Interview with Lorin 'Alystair' Halpert - Barcraft Co-Founder & TI4 Signature Guy
Lorin ‘Alystair’ Halpert is one of the many faceless community members in eSports, and he has a long history of being involved in bringing eSports closer to the general public, primarily in the form of Barcraft, of which he is a co-founder. More recently, he has been involved in the Dota 2 scene, bringing all the physical autographs of players and production crew into the game.
Hi Lorin, thanks for giving us your time! Could you give a short introduction of yourself to our readers?
I grew up in Israel, moved to Canada at the age of 14. I wanted to stay in touch with friends so I quickly learned about the internet and what it had to offer. My dad's a self-starter (he pretty much single-handedly started the scuba industry in Israel) so I grew up with the entrepreneurial seed in my mind. I learned a ton about using computers, programming, and graphic design – basically technical expertise, and I also worked on games in the past. But yeah, I'm a weird mix of all kinds of trades.

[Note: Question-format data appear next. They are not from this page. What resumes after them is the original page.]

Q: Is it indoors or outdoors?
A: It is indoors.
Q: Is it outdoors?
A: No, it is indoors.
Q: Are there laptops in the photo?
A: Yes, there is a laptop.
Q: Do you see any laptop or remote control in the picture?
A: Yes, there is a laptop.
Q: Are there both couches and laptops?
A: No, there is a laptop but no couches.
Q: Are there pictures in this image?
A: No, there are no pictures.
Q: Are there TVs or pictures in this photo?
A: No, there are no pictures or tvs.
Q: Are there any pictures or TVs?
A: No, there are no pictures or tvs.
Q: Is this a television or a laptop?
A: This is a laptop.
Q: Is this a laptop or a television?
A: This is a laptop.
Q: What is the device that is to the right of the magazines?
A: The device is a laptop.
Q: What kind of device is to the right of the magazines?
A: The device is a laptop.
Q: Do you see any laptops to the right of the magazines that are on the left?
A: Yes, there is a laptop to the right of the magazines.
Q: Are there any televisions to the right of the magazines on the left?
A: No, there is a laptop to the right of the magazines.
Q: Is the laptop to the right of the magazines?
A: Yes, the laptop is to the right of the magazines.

So how did you get involved in Dota 2 then?
Dota 2 came naturally to me because I grew up playing WarCraft III Dota. After Dota I played HoN, then I quit for a year or two before receiving the Dota 2 beta invite. Also, just for trivia, I own the "Y" account on HoN.
I was actually booted out of the house as a kid because I played too much Dota 1, but eventually I got a job and was welcomed back. I love my family, and they did the right thing there.
What about Barcraft?
I heard of the storm brewing in Seattle, Oscar's small event exploding out of any realistic expectation. It was really funny - he threw together a Facebook event and only about 20-25 people RSVPed. There was supposed to be a guy coming in that day to the bistro to paint a mural. About 100+ people showed up, bogging down the bistro staff to the point that the person painting the mural had to help out serving drinks.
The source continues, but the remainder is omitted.